Dataset entries
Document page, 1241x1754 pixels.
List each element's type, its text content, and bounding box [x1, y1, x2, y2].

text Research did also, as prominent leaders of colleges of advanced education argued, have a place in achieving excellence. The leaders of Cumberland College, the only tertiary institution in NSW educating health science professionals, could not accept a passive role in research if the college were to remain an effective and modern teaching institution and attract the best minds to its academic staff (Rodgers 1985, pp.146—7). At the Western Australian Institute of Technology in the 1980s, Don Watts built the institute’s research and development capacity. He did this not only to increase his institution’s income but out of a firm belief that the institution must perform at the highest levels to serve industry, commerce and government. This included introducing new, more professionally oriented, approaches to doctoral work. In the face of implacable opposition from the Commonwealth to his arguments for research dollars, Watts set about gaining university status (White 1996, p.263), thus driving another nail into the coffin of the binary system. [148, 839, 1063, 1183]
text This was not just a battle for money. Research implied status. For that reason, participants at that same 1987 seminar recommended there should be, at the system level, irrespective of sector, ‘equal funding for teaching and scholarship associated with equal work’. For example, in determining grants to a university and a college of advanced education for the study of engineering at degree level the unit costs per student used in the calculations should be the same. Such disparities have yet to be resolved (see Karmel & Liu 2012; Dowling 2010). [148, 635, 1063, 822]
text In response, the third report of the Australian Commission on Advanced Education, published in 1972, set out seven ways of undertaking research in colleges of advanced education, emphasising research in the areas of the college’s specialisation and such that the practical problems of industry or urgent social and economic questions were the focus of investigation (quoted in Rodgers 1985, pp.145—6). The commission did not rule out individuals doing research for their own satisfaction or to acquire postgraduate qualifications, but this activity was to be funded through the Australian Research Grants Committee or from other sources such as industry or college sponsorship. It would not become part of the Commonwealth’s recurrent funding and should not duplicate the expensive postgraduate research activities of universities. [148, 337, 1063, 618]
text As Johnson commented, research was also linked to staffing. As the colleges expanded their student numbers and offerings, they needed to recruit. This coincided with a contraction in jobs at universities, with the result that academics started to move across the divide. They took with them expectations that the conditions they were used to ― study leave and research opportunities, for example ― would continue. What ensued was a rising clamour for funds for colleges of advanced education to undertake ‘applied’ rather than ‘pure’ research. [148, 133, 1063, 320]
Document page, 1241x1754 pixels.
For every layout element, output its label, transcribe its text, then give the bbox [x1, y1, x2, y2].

**Task details**
One number is the full answer: how many lines of the records include the string "used".

**Solved problem**
2